The Secret Diaries of Charles Ignatius Sancho by Paterson Joseph

This is one of the those occasions when I buy a book in hardback. Why? Well, two reasons:

  1. The fantastically over-the-top cover design.
  2. It’s one of the books I’d like folk to see on the shelf, or on the coffee table, or in the office, or on the passenger seat of the car.

I’m not sure where this book fits in the genre list; it’s based on the diaries of Charles Ignatius Sancho, an ex-slave who, through his own ingenuity, and I will concede, the kindness of others, escaped his destiny of life-long, unrewarded servitude, to become a noted musician, writer and abolishonist in eighteenth century England.

Paterson Joseph

Interestingly enough, the book was written by Paterson Joseph, an English actor who’s cropped in just about everything over the past twenty years or so. He started out in Peep Show, if I remember rightly, and since then he’s performed on stage as well as TV, and has also found the time to knock out a book or two.

The life of Charles Ignatius Sancho is obviously a passion of his, because he’s also behind a stage play about the same character.

Back to the book. Since it’s based on the diaries of a genuinely historical figure, then I’m going to put in the creative non-fiction bracket. Thinking about it, I think we can go a little further and pidgeon-hole it further into that miniscule section of the book market entitled Literary Creative-Non-Fiction of Outstanding Calibre.

Yup, it’s that good.

The writer notes that this is based on the diaries of main character, and as such, he’s embellished in places, though the story still carries the authentic thread of Sancho’s life.

And what a life it was …

Sancho was born on a slave ship bound for New Granada.

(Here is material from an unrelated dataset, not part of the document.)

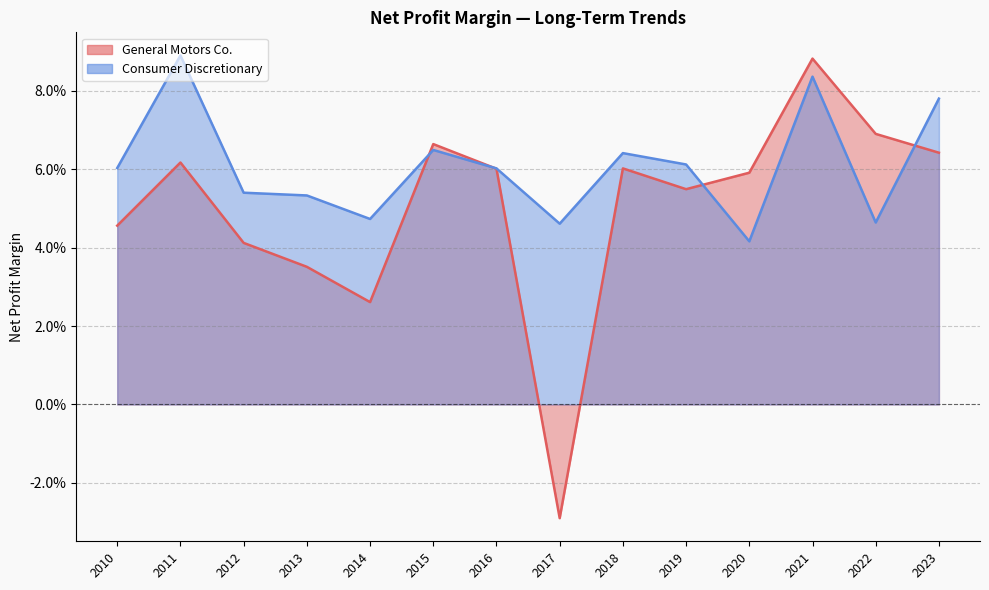

What is the total value across all series at 2013?

0.1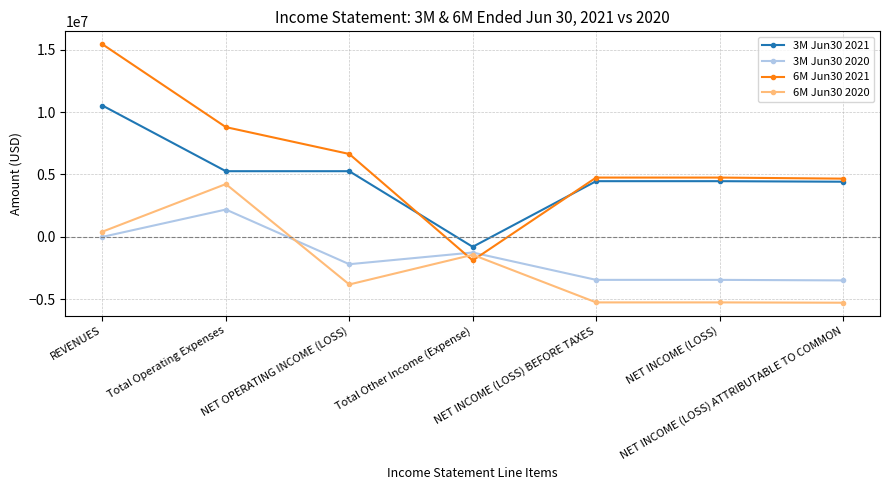

Rank the series at Total Other Income (Expense) from highest to lowest value.

3M Jun30 2021, 3M Jun30 2020, 6M Jun30 2020, 6M Jun30 2021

His mother died in childbirth, and his father killed himself as soon as the ship docked. The infant Sancho grew to boyhood on a plantation, before being dispatched to live with the plantation owner’s sisters in London, England.

And this is where Sancho grows up; as a sort of ornamental doll for the sisters, who have him dress up and perform for their guests, who marvel at how clever he is for a son of the dark races.

The book presents a strange dichotomy for someone like Sancho; enjoying a certain level of safety and comfort under the ‘care’ of the sisters, but still very much a slave. He finds patronage in the form of a wealthy aristocrat who he meets by chance, and who takes an interest in his education. The young man thrives, discovering more about origins and the plight of the Africans in books in the duke’s library. He has the opportunity to learn music and meet black scholars who further awaken his own yearning for true freedom.

But escaping from the sisters’ house leaves him vulnerable to the slave catchers who roam the streets of London. Sancho has to stay a step ahead of them while fighing for a place in a black-hostile London for himself and his new family. …

This is an extraordinary book. It combines fictional/non-fictional diary entries with a sweeping eighteenth century prose that doesn’t miss a beat throughout the whole piece. The dialogue is authentic and punchy, never falling out of character or place. The scene-setting is top-notch, giving a real sense of privilege and the plight of slaves (and poor white Londoners) meshed together in a world that seeing the rise of abolishnists amongst the free blacks of London.

Charles Ignatius Sancho
Charles Ignatius Sancho

Charles himself comes across as, by his own admission, someone who has not really understood that he was a slave until he tried to leave. He doesn’t really fit anywhere, and he plays on a certain modesty and self-effacement to find a few scraps of success. He lacks the hardened nature of a plantation slave, so in ability to cope with the outside world means he often falls prey to situations that require the generosity of blacks and whites to get him back on his feet. He cuts quite a character: well-dressed, educated and oveweight – and that must’ve been rare for black people of the time.

Again, the wealth of characters (some historical, some fictional) brings the eighteenth century life, seen mainly through the eyes of one individual, and as such it doesn’t explore the notion of slavery other than how it affects Sancho, and this deeply personal look really works in bringing the whole injustice of it home.

And there are contraversial moments: Paterson doesn’t shy away from the fact that Africans themselves were involved in selling slaves to Europeans to ship to the Carribbean and the Americas.

Wait, what? …

Yes, it’s true, but the same point was made here that was made in the Isabel Wilkerson’s Caste, and in the excellent TV series Enslaved, slavery wasn’t a question of race: it was about paying debts and dispatching your tribal enemies, so skin colour didn’t come into it.

Yup, still wrong on every level, but in a different way than claiming that slavery was okay because God said that’s what the darker races were for.

Indeed, when many tribal leaders discovered how slaves were treated when they left the continent, they attemped to resist the European invaders and … well, we all know how that went.

Okay, I’ve strayed from the point, so again, back to the book. It’s a diary, an adventure and a history lesson all rolled into one. Excellently researched, written and edited, so definitely my read of the year so far.